Truths worth repeating

Truths worth repeating

July 20, 2024 1 By Yve Harrold

I have been writing regularly for over four years and have published 89 blogs on My Heart is Riding Shotgun. Most of them are timeless. I can reread and often still find myself so clearly identifying with the place I was in when I wrote it, though thankfully, I am usually not still standing there.  It’s a journey. It’s a soul ride. So yes, there is change, progress, growth, and occasionally regress. It’s hilly. 

Today, I will do something I have never done and that is repost a blog. I have been revisiting it a lot lately not because it was the most powerful, well written or favorite of mine or anyone else’s, but because it holds truths that I see very often as I work with others who are experiencing grief. So it seems like a good idea today to bring it forward in a new post.

If you have read this multiple times, thanks for being with me for so long. I have added some new photos for you! If it is new to you today, I hope you will see why I think it is valuable to repeat.

Originally posted November 18, 2022: On any given day we may look and feel a little different than a previous day.  We are formed and influenced by experiences, both good and bad, and these live in our mind and body. So we have to meet ourselves where we are. Some days are just not as good as others. Occasionally that means we have to be able and willing to sit in a place, so to speak, that is uncomfortable, perhaps both physically and emotionally.

I think this sounds an awful lot like acceptance. And, it’s okay to accept something we don’t like. In fact, we often have to. It doesn’t mean we get stuck there. It means we can better find our way out when we are ready to move forward from that place.

I continue to learn that this is particularly true in grief. Grief still serves up moments to me where I know I need to pause. So, I meet myself there. I accept it. Feel it. Learn from it. I know it will pass. And I know I will be okay.

I have also come to understand that this is a good way to offer support to someone who is experiencing grief – to meet THEM where THEY are. I have made mistakes in the past, not knowing how to help, what to say, and what to do. I have learned that the most important thing, above all, is not to avoid the griever because we fear doing or saying the wrong thing. 

We do need others by our side when we are grieving. For me, in that early period after Tim’s death, I needed it the most. I was grateful for the beautiful and kind people in my life who came to be with me, even if they weren’t physically next to me. But I have to say, I never felt better if a person tried to MAKE ME feel better. To cheer me up. To ignore the reality of the loss. To not mention Tim’s name for fear of upsetting me.

When someone we love is hurting we WANT to MAKE them feel better. I suppose that is part compassion, part drive to fix. We have our default methods for cheering someone up. For example, devising a distraction, reminding them of the positives, acting happy and hoping it’s contagious, or suggesting they will feel better if they do “fill in the blank.”

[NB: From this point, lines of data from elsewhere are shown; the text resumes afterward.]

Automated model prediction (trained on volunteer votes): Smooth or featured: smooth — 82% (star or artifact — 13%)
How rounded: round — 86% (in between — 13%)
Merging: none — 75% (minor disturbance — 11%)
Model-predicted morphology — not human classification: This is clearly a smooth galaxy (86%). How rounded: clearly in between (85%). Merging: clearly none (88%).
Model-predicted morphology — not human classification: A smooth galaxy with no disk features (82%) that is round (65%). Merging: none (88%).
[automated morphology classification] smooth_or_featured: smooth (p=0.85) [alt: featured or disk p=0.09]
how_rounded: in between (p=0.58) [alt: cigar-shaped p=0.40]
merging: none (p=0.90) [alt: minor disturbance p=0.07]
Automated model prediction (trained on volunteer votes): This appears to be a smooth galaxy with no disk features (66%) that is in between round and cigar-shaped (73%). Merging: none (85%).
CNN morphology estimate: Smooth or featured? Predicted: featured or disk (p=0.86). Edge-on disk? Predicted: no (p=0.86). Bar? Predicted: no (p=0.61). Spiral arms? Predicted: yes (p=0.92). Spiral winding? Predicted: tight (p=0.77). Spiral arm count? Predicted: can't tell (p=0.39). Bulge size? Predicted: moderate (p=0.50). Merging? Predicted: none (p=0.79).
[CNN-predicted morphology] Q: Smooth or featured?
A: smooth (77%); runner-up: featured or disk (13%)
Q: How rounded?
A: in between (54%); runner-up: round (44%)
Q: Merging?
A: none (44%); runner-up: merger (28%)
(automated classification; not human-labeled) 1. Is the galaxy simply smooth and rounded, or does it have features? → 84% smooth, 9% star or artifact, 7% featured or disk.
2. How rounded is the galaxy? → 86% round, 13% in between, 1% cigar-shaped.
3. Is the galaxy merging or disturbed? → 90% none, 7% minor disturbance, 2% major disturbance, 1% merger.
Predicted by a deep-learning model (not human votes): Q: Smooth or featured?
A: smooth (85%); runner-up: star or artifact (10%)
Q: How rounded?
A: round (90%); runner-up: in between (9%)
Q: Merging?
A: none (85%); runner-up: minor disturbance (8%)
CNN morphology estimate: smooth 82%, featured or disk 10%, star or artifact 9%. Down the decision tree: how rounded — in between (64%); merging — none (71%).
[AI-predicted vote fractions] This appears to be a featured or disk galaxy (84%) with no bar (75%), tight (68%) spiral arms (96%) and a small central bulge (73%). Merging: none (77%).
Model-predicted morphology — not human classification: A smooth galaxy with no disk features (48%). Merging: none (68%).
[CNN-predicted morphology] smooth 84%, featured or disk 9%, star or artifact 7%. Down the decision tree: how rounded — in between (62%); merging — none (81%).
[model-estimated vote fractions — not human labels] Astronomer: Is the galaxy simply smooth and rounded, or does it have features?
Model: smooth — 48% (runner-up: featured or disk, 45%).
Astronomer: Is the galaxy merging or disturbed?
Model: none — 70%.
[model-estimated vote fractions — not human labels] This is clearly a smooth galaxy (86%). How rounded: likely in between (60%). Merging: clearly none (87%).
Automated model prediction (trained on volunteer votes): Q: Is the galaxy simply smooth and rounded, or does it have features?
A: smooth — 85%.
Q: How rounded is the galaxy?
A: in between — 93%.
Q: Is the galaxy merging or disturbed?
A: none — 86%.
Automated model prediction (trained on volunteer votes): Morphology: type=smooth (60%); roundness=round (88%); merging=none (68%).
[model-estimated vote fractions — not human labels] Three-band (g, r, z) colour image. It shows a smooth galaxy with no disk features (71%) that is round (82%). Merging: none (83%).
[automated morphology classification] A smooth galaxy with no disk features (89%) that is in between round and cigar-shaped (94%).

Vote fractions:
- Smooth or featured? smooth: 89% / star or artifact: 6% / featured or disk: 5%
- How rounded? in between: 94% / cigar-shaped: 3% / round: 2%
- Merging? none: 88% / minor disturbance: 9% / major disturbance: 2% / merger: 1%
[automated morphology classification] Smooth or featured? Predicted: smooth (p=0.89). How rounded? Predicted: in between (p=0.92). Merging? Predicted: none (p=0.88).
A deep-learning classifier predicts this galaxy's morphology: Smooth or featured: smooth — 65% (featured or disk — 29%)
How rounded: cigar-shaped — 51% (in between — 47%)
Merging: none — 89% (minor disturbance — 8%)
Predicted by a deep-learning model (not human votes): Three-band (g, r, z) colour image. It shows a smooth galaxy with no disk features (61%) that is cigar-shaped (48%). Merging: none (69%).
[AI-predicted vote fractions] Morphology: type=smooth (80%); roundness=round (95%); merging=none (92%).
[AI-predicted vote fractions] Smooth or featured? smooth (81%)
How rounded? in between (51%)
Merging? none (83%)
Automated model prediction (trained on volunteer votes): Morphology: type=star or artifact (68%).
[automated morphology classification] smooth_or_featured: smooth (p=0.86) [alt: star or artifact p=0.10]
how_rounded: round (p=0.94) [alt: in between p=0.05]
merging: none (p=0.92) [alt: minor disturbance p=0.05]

But, when a person has recently experienced the death of a loved one, it doesn’t always work the way we might expect. Because, very simply, it can’t be fixed. Why? Because there is

  • no rationalization for the loss
  • no bright side to it
  • nothing that will fill the void of the person who is gone forever
  • no better place for them to be than here
  • no activity that will make you forget the loss
  • no comfort in avoiding a loved one’s name

So, how do we help someone we love as they grieve a significant loss? Try this, meet THEM where THEY are, and let them be there.

  • Just sit with them – literally or figuratively
  • Let them feel all the feelings
  • Let them cry or laugh
  • Mirror their feelings
  • Acknowledge the enormity of what happened
  • Don’t speak in platitudes*

And there’s more:

  • No one grieving wants to be told how they should or shouldn’t be acting.
  • We do want to know you are thinking of us and the loved one we have lost.
  • We do want to hear our loved ones’ name and how they made a difference to others.

So, I promise you, my loved ones who are grieving, I will do my best to meet you where YOU are. If you cry, I will cry with you. If you laugh, I will laugh with you. I will listen as you share stories of your loved one, and I will share in return. I promise I will see you. I will sit with you. I will not attempt to fix you. I will not try to close down your feelings of pain.

I still cry for Tim. Those tears come for all kinds of reasons. But I can tell you that I am glad for them every single time. When we cry in grief those tears are the love for the person we have lost. Let them stream down our cheeks.

* in grief usually said with love and kindness, a platitude is a statement we often repeat that has very little meaning and is not particularly helpful. Examples: At least he is no longer suffering. You will be with her again some day. You were lucky to have so many years together.